In contrast to the existence of numerous inhibitory proteins, the plasma protein properdin is the only known positive regulator of the complement activation cascade. Properdin is a plasma glycoprotein of approximately 53 kDa with an estimated blood concentration of 5-10 μg/ml. It exists mostly as dimers, trimers and tetramers in a fixed ratio, in a head-to-tail conformation. The currently held view on properdin function is that it facilitates AP activation by extending the half-life of the nascent C3bBb convertase. According to this view, properdin plays a facilitating, but not essential, role in AP activation. Since activation of the CP and the LP will invariably trigger the AP amplification loop, it is expected that properdin will also indirectly promote CP- and LP-mediated complement activation. Thus, based on the prevailing knowledge prior to this invention, one may not regard properdin as an attractive anti-complement therapeutic target because it lacks specificity and is not indispensable for complement activation.

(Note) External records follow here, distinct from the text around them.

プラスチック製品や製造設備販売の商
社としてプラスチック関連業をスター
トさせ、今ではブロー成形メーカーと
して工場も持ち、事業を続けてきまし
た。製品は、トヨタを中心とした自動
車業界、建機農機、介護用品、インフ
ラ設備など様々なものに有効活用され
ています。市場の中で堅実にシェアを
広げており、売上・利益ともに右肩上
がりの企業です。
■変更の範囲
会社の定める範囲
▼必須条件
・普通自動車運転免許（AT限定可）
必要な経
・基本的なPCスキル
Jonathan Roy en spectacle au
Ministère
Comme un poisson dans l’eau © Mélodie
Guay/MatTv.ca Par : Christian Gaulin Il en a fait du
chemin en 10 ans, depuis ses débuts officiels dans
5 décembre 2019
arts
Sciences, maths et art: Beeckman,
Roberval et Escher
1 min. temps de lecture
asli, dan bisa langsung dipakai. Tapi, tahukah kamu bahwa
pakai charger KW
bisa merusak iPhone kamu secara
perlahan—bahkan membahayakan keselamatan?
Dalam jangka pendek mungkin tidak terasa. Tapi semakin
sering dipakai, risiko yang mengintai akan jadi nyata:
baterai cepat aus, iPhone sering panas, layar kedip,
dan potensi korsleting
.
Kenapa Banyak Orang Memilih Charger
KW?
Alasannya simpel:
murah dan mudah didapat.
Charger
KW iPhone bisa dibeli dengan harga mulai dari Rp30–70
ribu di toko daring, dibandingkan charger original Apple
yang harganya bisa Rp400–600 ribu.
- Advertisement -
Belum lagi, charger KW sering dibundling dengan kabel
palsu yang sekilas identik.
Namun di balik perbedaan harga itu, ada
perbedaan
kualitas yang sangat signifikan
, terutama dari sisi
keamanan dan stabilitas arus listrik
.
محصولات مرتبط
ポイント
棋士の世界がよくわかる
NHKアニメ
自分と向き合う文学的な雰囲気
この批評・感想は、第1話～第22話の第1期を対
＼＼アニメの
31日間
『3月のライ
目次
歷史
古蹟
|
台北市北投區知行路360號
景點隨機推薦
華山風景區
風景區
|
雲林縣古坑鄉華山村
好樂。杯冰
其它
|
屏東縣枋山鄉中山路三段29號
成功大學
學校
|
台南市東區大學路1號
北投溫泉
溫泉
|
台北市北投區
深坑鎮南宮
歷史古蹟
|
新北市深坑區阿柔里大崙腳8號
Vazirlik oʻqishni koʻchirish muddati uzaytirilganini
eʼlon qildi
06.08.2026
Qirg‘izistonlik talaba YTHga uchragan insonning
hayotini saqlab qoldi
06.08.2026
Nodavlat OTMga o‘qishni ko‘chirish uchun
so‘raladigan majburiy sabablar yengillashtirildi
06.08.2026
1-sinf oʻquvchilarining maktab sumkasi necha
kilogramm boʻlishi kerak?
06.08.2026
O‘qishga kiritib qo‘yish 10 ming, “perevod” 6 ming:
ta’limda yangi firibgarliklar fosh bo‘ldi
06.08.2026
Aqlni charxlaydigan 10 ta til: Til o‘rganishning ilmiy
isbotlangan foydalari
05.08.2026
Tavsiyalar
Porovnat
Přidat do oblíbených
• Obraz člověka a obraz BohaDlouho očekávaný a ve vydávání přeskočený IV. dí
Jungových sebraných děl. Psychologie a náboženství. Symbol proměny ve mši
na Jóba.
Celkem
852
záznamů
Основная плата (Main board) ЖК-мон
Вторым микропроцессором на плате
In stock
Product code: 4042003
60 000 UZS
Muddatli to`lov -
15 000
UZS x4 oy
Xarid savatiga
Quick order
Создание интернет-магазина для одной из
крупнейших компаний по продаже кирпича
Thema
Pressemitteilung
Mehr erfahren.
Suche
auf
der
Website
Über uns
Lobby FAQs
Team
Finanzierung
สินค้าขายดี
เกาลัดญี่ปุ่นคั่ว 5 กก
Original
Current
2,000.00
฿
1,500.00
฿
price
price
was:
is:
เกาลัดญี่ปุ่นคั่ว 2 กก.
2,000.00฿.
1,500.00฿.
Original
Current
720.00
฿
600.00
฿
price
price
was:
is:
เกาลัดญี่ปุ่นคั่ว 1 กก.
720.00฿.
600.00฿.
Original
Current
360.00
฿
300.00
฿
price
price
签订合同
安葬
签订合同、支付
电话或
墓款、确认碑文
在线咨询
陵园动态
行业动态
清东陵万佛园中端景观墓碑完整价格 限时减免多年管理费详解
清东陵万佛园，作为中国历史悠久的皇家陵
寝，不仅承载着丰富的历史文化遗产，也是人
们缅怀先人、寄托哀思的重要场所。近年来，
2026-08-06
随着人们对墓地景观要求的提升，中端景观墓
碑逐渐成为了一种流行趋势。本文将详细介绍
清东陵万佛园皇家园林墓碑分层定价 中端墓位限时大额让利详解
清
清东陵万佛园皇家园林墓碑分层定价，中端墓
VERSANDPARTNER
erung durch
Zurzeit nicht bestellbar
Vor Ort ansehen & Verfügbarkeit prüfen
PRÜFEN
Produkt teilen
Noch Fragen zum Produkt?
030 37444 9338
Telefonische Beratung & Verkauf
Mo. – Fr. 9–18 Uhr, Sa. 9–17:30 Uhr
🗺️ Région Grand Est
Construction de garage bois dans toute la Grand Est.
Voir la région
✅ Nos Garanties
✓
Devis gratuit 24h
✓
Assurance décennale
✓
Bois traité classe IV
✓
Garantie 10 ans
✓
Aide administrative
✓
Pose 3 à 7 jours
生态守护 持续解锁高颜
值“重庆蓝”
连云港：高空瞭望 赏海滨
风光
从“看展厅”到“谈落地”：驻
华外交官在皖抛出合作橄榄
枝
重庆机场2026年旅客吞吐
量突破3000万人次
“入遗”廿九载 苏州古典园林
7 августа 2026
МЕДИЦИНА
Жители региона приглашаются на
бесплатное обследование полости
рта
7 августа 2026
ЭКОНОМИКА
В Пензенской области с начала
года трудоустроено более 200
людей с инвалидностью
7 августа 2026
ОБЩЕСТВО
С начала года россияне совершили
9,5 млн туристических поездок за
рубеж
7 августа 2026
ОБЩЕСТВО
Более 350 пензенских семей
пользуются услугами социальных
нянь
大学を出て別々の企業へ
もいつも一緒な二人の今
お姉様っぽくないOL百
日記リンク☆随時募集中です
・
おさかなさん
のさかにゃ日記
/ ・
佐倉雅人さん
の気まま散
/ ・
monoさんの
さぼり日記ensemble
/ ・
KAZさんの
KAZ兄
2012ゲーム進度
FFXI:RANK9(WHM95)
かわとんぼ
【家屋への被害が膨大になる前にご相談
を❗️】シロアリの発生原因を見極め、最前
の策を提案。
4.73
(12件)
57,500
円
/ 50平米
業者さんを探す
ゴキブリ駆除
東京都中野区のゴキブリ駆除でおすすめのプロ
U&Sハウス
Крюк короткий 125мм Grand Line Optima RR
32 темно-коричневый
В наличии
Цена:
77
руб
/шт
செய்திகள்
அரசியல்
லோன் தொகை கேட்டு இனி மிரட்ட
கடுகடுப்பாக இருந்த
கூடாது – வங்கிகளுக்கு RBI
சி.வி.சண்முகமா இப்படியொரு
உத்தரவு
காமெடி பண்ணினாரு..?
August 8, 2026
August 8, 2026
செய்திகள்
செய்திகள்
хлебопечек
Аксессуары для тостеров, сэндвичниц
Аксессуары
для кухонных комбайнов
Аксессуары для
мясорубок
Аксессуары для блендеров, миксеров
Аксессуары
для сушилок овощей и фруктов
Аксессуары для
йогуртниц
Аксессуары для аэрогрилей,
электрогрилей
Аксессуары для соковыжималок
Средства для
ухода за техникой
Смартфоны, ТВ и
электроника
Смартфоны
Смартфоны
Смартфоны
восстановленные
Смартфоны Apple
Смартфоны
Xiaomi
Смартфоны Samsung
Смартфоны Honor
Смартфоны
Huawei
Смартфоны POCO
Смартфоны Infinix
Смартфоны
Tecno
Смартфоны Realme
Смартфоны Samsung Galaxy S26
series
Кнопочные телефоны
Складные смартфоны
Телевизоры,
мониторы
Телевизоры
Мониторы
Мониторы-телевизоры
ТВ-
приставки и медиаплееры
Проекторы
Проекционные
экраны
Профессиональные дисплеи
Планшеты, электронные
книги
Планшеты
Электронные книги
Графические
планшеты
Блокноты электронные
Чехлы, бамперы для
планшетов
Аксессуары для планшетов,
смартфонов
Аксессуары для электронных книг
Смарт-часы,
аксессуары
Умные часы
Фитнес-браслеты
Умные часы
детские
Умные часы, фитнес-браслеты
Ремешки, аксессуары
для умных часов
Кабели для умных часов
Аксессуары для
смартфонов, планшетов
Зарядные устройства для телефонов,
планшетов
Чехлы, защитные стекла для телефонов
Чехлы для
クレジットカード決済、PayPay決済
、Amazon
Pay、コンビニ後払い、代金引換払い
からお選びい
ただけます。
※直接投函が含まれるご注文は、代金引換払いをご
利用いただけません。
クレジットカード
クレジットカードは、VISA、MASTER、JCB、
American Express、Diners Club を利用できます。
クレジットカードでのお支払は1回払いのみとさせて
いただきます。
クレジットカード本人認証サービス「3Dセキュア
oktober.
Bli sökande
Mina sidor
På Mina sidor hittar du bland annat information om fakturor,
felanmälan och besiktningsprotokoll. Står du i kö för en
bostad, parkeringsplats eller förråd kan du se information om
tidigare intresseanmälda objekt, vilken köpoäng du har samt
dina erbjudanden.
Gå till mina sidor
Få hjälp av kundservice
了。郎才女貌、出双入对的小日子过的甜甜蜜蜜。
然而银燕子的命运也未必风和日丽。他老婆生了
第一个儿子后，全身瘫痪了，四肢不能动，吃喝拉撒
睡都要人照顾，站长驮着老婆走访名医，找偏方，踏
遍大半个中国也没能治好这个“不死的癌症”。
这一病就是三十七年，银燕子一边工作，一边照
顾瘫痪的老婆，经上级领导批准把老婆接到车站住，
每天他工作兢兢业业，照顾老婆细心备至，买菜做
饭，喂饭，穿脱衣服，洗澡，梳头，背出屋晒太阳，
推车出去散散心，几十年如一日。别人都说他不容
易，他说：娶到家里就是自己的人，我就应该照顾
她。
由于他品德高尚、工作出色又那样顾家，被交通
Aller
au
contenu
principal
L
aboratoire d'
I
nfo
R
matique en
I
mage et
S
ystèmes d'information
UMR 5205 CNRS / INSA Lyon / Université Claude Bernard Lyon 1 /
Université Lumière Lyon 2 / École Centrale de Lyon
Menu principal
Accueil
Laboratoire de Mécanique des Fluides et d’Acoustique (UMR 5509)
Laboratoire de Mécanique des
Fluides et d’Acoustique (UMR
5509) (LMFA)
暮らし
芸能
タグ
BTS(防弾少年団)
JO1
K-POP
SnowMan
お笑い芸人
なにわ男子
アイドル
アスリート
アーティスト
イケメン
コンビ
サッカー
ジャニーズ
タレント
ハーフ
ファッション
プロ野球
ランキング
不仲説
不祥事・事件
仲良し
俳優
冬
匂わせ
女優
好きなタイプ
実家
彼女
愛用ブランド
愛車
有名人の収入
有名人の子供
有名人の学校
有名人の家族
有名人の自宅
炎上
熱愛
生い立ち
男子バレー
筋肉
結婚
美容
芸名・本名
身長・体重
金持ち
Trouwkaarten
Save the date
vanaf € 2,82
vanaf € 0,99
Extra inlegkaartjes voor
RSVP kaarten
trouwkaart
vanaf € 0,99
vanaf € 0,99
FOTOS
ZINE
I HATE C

While all three pathways of complement activation help the host in fighting microbial infection, recent studies have shown that complement-mediated pathology in humans, such as age-related macular degeneration, atypical hemolytic uremic syndrome, paroxysmal nocturnal hemoglobinuria (PNH), rheumatoid arthritis, allergic asthma and ischemia reperfusion injury, is mainly mediated by the AP. Thus, there remains a need in the art for anti-complement compositions and methods of treating human inflammatory diseases by selectively inhibiting the AP while leaving intact the CP and the LP to fight pathogens and to protect the host from infection. The current invention fulfills this need.